This case deals with sentencing of a lawyer, Mr. Viccars, for facilitating a tax evasion scheme dealing with tax write offs for computer software.  It has nothing to do with charities or non-profits but it is interesting to read the judge’s comments as it relates to lawyers and their responsibilities.  Governments have been using criminal proceedings to go after some people involved with fraudulent issuance of charitable donation receipts, what is sometimes referred to as fraudulent receipting.  It will be interesting to see if criminal prosecutions will be used as a tool to deal with professional advisors involved with certain sophisticated abusive charity gifting tax shelters. “

One thing that made me chuckle was the judges note in terms of aggravating factors “The total amount of tax sought to be evaded was over $700,000.00.”  That is an aggravating factor.  When one thinks of the tens or hundreds of millions of dollars lost to some abusing gifting tax schemes $700,000 seems rather tiny!

“Eventually, Mr. Viccars joined Marge Norman and a Mr. James Yelle [3] as recorded partners in the S.R.O. Partnership. The S.R.O. Partnership was ostensibly formed to acquire, develop, and market computer software. However, I find that the S.R.O. Partnership was formed, in reality, to provide a vehicle by which the offender, and others, could improperly obtain the benefits of special tax amortization rules under the Income Tax Act which were applicable to software acquisitions.”

“14]      Those tax amortization rules provided that the acquisition cost of computer software was eligible for a 100% tax write-off for two years following the purchase of the software.

__WRITTEN INSTRUCTION 1__: Put the listing's lines, from its first line through the line containing "collection date: 1923-04-16/1923-04-26" inclusive, into a Markdown table with the columns Row and Line, leaving out any blank lines.

__PROVIDED ENTRIES__:
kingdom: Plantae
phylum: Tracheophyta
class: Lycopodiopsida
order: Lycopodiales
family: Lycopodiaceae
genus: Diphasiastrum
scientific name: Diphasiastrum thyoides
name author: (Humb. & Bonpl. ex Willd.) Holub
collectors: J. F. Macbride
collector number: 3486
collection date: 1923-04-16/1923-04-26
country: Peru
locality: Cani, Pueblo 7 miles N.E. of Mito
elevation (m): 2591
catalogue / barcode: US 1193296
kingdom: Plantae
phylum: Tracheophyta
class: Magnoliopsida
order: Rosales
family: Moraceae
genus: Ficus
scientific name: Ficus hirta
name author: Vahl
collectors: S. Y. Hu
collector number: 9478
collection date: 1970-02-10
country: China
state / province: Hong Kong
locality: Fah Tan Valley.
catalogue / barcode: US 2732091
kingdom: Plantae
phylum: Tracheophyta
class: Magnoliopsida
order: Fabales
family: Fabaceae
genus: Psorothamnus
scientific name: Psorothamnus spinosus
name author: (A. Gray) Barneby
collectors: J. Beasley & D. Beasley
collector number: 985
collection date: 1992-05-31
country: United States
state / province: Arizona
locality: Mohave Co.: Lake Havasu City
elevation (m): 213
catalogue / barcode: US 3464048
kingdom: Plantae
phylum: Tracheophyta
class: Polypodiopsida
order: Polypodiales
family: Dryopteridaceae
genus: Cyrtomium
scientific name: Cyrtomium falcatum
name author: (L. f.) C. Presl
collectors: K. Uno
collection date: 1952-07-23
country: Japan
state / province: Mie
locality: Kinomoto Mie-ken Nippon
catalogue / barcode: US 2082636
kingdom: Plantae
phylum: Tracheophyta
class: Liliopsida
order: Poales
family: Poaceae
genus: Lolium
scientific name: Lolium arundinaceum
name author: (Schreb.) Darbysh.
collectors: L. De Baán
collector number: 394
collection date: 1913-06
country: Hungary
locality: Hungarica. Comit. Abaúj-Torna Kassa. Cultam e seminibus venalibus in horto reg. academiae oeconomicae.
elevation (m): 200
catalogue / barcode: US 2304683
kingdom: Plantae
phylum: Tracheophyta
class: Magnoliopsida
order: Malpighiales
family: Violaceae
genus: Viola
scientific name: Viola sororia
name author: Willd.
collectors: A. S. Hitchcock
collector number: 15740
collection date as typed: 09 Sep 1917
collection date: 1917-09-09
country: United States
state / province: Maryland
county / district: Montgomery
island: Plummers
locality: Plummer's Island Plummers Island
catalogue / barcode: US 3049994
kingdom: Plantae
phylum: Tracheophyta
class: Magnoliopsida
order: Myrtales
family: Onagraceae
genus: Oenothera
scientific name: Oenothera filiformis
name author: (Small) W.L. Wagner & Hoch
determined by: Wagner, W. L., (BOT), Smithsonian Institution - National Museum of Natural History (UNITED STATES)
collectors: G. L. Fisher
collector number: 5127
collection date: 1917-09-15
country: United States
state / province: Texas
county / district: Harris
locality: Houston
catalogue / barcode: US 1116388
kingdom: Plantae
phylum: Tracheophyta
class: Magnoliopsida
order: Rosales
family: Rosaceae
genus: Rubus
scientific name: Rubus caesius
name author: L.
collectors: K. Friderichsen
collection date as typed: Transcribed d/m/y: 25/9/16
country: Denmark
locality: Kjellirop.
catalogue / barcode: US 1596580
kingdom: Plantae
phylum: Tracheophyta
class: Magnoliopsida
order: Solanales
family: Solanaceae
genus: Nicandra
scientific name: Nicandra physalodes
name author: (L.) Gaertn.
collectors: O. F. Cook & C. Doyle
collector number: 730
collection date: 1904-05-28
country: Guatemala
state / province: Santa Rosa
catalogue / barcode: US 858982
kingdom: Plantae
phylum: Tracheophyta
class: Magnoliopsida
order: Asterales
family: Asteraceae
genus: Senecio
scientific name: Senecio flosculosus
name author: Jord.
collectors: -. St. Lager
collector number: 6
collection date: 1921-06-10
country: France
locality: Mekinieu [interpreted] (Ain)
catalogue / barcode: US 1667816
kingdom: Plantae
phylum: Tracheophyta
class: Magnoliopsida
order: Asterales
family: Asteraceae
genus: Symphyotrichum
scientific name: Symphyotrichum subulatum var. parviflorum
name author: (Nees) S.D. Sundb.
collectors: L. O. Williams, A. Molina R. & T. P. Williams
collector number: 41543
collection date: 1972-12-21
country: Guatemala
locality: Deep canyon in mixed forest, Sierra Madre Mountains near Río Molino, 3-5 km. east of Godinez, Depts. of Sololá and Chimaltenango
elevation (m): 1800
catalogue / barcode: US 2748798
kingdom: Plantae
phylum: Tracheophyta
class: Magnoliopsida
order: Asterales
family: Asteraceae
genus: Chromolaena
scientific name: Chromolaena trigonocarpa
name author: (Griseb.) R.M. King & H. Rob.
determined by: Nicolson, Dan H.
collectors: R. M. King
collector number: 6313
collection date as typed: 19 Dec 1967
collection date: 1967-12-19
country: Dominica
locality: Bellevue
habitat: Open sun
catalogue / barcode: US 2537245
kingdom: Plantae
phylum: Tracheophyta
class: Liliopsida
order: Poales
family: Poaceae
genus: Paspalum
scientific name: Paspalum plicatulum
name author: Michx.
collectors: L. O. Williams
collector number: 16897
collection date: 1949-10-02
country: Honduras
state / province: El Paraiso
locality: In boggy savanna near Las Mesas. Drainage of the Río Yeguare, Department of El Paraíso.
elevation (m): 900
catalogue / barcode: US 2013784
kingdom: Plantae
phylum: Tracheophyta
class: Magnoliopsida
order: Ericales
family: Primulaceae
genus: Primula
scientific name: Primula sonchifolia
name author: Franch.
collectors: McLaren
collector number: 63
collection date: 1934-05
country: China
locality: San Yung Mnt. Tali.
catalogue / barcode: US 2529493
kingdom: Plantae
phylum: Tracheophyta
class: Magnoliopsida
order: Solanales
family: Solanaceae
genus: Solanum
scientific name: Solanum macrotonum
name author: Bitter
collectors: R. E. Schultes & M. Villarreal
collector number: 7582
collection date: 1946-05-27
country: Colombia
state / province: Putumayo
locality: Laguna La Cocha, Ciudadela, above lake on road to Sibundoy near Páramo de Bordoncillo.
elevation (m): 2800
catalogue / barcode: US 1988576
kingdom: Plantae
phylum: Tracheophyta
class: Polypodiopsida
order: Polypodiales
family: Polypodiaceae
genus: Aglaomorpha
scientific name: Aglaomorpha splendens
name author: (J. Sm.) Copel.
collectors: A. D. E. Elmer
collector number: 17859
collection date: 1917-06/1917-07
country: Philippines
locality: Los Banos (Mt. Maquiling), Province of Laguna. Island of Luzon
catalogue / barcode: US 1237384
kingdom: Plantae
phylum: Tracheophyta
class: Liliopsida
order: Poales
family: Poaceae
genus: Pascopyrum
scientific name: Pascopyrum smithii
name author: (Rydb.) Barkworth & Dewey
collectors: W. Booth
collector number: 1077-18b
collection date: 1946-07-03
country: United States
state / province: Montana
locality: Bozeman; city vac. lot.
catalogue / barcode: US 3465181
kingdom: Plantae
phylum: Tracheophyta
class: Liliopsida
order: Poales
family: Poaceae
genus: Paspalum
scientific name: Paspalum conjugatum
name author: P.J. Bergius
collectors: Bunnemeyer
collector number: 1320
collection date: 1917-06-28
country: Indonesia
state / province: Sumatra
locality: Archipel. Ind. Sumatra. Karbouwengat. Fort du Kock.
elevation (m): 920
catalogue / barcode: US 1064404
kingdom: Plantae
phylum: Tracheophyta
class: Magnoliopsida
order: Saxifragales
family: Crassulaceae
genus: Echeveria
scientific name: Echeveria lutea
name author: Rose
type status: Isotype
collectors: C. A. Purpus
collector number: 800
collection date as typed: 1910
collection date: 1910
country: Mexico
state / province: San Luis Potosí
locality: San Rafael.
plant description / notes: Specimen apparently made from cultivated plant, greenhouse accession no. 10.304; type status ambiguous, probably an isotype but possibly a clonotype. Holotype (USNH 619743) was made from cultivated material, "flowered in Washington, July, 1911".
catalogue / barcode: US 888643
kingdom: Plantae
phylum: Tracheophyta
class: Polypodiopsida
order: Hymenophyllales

__WRITTEN INSTRUCTION 2__: Duplicate the part of the tax evasion sentencing post between "One thing that" and "seems rather tiny!", inclusive.

__COMPLETE OUTPUT 1__:
| Row | Line |
|---|---|
| 1 | kingdom: Plantae |
| 2 | phylum: Tracheophyta |
| 3 | class: Lycopodiopsida |
| 4 | order: Lycopodiales |
| 5 | family: Lycopodiaceae |
| 6 | genus: Diphasiastrum |
| 7 | scientific name: Diphasiastrum thyoides |
| 8 | name author: (Humb. & Bonpl. ex Willd.) Holub |
| 9 | collectors: J. F. Macbride |
| 10 | collector number: 3486 |
| 11 | collection date: 1923-04-16/1923-04-26 |

__COMPLETE OUTPUT 2__:
One thing that made me chuckle was the judges note in terms of aggravating factors “The total amount of tax sought to be evaded was over $700,000.00.”  That is an aggravating factor.  When one thinks of the tens or hundreds of millions of dollars lost to some abusing gifting tax schemes $700,000 seems rather tiny!